Records for the exercise:

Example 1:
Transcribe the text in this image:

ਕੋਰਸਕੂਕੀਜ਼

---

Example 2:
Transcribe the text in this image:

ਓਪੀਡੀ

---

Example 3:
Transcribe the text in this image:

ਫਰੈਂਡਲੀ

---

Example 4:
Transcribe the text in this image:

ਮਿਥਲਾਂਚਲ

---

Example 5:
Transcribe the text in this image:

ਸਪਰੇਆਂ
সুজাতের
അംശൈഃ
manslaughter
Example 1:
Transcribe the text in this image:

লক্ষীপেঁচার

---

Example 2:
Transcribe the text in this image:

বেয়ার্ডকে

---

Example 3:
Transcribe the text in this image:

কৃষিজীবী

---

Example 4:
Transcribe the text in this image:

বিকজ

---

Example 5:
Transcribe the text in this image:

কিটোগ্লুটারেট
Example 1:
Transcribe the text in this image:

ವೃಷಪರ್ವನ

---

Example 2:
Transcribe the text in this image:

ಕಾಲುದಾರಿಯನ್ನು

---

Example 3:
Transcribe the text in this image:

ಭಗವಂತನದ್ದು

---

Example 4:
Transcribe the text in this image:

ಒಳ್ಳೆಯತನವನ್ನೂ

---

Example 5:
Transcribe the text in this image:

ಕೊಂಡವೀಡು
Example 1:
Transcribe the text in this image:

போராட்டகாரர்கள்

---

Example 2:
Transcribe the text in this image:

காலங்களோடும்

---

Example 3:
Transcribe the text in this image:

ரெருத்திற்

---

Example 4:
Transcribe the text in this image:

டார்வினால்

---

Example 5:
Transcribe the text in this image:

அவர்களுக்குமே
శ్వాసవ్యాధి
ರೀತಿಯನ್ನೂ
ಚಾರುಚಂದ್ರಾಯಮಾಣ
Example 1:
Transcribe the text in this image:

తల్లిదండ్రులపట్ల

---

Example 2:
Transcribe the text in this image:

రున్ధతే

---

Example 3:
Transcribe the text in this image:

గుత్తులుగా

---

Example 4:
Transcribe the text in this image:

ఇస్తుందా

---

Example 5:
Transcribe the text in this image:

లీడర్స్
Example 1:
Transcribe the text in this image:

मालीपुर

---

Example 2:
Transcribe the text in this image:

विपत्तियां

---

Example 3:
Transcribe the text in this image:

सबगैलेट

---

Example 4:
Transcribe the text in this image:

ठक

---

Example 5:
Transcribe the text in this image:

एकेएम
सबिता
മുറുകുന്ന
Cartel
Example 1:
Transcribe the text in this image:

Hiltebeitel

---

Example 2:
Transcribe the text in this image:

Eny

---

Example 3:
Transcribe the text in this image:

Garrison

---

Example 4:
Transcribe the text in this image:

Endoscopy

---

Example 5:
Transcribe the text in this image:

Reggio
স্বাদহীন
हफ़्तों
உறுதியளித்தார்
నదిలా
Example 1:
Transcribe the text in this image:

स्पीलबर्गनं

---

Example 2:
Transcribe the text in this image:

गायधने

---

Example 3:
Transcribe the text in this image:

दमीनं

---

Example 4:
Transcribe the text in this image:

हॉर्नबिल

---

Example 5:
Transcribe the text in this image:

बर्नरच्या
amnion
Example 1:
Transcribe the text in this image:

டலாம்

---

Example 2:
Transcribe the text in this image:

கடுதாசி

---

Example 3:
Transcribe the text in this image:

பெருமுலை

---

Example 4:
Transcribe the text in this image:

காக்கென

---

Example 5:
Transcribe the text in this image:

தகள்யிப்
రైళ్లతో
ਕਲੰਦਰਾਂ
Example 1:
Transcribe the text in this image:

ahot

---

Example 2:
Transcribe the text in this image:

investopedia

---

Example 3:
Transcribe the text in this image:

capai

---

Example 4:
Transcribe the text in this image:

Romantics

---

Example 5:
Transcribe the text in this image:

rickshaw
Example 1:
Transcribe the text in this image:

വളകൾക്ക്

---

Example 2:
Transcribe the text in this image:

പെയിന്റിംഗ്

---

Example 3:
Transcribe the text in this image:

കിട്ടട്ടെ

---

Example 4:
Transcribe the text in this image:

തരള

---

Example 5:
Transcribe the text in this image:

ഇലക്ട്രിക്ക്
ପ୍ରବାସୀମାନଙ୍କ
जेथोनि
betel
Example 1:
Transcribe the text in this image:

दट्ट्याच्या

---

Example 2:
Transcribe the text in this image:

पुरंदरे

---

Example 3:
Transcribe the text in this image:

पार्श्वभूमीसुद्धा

Problem description:
Without leaving anything out, give the entries again exactly.

Completed task:
Example 1:
Transcribe the text in this image:

ਕੋਰਸਕੂਕੀਜ਼

---

Example 2:
Transcribe the text in this image:

ਓਪੀਡੀ

---

Example 3:
Transcribe the text in this image:

ਫਰੈਂਡਲੀ

---

Example 4:
Transcribe the text in this image:

ਮਿਥਲਾਂਚਲ

---

Example 5:
Transcribe the text in this image:

ਸਪਰੇਆਂ
সুজাতের
അംശൈഃ
manslaughter
Example 1:
Transcribe the text in this image:

লক্ষীপেঁচার

---

Example 2:
Transcribe the text in this image:

বেয়ার্ডকে

---

Example 3:
Transcribe the text in this image:

কৃষিজীবী

---

Example 4:
Transcribe the text in this image:

বিকজ

---

Example 5:
Transcribe the text in this image:

কিটোগ্লুটারেট
Example 1:
Transcribe the text in this image:

ವೃಷಪರ್ವನ

---

Example 2:
Transcribe the text in this image:

ಕಾಲುದಾರಿಯನ್ನು

---

Example 3:
Transcribe the text in this image:

ಭಗವಂತನದ್ದು

---

Example 4:
Transcribe the text in this image:

ಒಳ್ಳೆಯತನವನ್ನೂ

---

Example 5:
Transcribe the text in this image:

ಕೊಂಡವೀಡು
Example 1:
Transcribe the text in this image:

போராட்டகாரர்கள்

---

Example 2:
Transcribe the text in this image:

காலங்களோடும்

---

Example 3:
Transcribe the text in this image:

ரெருத்திற்

---

Example 4:
Transcribe the text in this image:

டார்வினால்

---

Example 5:
Transcribe the text in this image:

அவர்களுக்குமே
శ్వాసవ్యాధి
ರೀತಿಯನ್ನೂ
ಚಾರುಚಂದ್ರಾಯಮಾಣ
Example 1:
Transcribe the text in this image:

తల్లిదండ్రులపట్ల

---

Example 2:
Transcribe the text in this image:

రున్ధతే

---

Example 3:
Transcribe the text in this image:

గుత్తులుగా

---

Example 4:
Transcribe the text in this image:

ఇస్తుందా

---

Example 5:
Transcribe the text in this image:

లీడర్స్
Example 1:
Transcribe the text in this image:

मालीपुर

---

Example 2:
Transcribe the text in this image:

विपत्तियां

---

Example 3:
Transcribe the text in this image:

सबगैलेट

---

Example 4:
Transcribe the text in this image:

ठक

---

Example 5:
Transcribe the text in this image:

एकेएम
सबिता
മുറുകുന്ന
Cartel
Example 1:
Transcribe the text in this image:

Hiltebeitel

---

Example 2:
Transcribe the text in this image:

Eny

---

Example 3:
Transcribe the text in this image:

Garrison

---

Example 4:
Transcribe the text in this image:

Endoscopy

---

Example 5:
Transcribe the text in this image:

Reggio
স্বাদহীন
हफ़्तों
உறுதியளித்தார்
నదిలా
Example 1:
Transcribe the text in this image:

स्पीलबर्गनं

---

Example 2:
Transcribe the text in this image:

गायधने

---

Example 3:
Transcribe the text in this image:

दमीनं

---

Example 4:
Transcribe the text in this image:

हॉर्नबिल

---

Example 5:
Transcribe the text in this image:

बर्नरच्या
amnion
Example 1:
Transcribe the text in this image:

டலாம்

---

Example 2:
Transcribe the text in this image:

கடுதாசி

---

Example 3:
Transcribe the text in this image:

பெருமுலை

---

Example 4:
Transcribe the text in this image:

காக்கென

---

Example 5:
Transcribe the text in this image:

தகள்யிப்
రైళ్లతో
ਕਲੰਦਰਾਂ
Example 1:
Transcribe the text in this image:

ahot

---

Example 2:
Transcribe the text in this image:

investopedia

---

Example 3:
Transcribe the text in this image:

capai

---

Example 4:
Transcribe the text in this image:

Romantics

---

Example 5:
Transcribe the text in this image:

rickshaw
Example 1:
Transcribe the text in this image:

വളകൾക്ക്

---

Example 2:
Transcribe the text in this image:

പെയിന്റിംഗ്

---

Example 3:
Transcribe the text in this image:

കിട്ടട്ടെ

---

Example 4:
Transcribe the text in this image:

തരള

---

Example 5:
Transcribe the text in this image:

ഇലക്ട്രിക്ക്
ପ୍ରବାସୀମାନଙ୍କ
जेथोनि
betel
Example 1:
Transcribe the text in this image:

दट्ट्याच्या

---

Example 2:
Transcribe the text in this image:

पुरंदरे

---

Example 3:
Transcribe the text in this image:

पार्श्वभूमीसुद्धा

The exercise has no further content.